◆ DOCUMENT PASSAGE
A mother who campaigned against violence after her daughter was murdered has been recognised as one of New Zealand's most influential women.
After her daughter Sophie was killed, Lesley Elliott started the Sophie Elliott Foundation.
The foundation seeks to use education and empowerment to foster healthy relationships and prevent violence against women.
Mrs Elliott won the supreme accolade at last night's Women of Influence Awards in Auckland.
Former Justice Minister Simon Power applauded Mrs Elliott for tirelessly battling to raise awareness about violence against women.
"Lesley's bravery and courage in overcoming a personal tragedy, her quiet determination in the public arena to further this exceptionally worthwhile cause, and her direct and very real impact on public policy and political discussion make her a game changer," Mr Power said.
"Her influence in this area of New Zealand consciousness is unequalled."
Traci Houpapa, the first female chairwoman of the Federation of Maori Authorities, won the board and management award.
Jo-Anne Wilkinson, of the Foundation for Youth Development, and McAuley High School principal Anne Miles were jointly awarded a prize in the social enterprise category.

◆ DATA LISTING
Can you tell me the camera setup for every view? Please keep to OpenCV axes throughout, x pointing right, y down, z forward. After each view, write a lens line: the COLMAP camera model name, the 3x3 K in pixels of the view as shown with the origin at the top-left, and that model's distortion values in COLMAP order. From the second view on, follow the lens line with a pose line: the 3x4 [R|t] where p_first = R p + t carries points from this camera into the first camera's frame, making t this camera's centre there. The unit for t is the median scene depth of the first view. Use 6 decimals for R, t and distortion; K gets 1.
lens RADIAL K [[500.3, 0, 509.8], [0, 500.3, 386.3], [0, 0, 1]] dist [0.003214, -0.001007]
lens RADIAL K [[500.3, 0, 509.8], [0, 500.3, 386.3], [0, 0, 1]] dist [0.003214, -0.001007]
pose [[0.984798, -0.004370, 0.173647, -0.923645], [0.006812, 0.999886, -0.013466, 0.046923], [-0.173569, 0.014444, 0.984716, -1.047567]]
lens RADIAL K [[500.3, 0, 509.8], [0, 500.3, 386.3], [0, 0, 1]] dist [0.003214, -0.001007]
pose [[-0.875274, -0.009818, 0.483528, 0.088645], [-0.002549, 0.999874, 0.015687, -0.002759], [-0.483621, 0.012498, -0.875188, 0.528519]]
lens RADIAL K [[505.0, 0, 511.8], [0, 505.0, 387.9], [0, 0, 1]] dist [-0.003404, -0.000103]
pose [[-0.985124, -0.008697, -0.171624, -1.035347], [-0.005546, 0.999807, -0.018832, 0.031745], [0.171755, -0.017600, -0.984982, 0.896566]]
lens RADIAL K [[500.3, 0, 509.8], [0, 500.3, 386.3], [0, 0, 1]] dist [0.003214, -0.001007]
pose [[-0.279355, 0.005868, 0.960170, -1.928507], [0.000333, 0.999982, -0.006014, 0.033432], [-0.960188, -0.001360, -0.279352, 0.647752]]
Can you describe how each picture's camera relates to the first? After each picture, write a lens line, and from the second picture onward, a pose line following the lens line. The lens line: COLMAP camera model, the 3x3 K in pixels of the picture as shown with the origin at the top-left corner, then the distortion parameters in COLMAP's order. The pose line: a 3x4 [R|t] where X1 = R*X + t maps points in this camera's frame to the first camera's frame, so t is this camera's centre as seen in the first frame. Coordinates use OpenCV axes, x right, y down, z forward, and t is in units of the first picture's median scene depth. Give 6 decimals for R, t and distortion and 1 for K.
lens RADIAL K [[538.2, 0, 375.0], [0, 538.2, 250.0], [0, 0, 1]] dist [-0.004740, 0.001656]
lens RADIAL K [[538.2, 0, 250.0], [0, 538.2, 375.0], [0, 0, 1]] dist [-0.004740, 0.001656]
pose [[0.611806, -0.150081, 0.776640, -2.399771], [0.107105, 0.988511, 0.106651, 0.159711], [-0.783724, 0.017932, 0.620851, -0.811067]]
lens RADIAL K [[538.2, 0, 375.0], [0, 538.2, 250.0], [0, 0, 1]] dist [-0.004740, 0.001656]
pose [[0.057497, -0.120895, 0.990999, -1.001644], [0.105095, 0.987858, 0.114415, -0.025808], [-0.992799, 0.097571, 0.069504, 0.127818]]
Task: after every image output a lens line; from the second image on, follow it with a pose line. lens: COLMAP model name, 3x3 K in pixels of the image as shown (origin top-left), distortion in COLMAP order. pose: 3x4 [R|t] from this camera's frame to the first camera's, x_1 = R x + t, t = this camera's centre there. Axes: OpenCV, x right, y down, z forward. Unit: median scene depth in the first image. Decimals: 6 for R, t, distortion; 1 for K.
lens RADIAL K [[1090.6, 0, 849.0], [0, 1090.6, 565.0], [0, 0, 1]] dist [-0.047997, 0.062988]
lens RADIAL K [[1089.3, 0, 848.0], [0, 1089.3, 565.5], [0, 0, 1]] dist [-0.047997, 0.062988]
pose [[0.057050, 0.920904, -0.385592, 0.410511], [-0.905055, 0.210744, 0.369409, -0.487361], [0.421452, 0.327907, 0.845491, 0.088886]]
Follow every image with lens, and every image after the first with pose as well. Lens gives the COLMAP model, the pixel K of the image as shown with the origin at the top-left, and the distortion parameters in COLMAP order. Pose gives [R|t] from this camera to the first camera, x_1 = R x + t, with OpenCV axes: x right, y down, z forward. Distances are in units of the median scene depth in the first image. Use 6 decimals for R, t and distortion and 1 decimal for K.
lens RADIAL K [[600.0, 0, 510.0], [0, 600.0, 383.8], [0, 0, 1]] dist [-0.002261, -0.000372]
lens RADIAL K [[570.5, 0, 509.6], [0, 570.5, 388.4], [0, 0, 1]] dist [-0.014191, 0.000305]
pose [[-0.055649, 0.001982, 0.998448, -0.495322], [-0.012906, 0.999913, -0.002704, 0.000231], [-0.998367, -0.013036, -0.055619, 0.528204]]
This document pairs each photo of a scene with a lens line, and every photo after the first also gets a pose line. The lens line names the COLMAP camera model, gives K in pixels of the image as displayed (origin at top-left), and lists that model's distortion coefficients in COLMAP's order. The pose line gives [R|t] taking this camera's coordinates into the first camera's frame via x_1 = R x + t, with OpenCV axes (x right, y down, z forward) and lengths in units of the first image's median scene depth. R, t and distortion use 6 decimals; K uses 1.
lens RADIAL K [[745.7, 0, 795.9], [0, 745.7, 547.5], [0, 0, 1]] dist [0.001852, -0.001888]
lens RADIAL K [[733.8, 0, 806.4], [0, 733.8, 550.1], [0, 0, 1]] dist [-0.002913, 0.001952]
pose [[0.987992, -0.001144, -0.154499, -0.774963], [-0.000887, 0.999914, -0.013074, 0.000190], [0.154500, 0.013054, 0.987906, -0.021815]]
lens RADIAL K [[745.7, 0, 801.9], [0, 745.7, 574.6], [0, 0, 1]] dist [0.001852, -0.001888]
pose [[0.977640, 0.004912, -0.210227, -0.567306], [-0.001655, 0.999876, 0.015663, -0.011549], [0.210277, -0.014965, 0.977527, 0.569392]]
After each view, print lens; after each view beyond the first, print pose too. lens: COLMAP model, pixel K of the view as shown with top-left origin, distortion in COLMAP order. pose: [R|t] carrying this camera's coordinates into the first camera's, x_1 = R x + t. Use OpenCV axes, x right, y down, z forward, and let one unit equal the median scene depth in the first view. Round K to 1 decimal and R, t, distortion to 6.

◆ DIRECTIONS FOR THIS TASK
From the article on the Women of Influence Awards, please translate this sentence into Spanish: "The foundation seeks to use education and empowerment to foster healthy relationships and prevent violence against women."

◆ WRITTEN SOLUTION
La fundación busca utilizar la educación y el empoderamiento para fomentar relaciones sanas y prevenir la violencia contra las mujeres.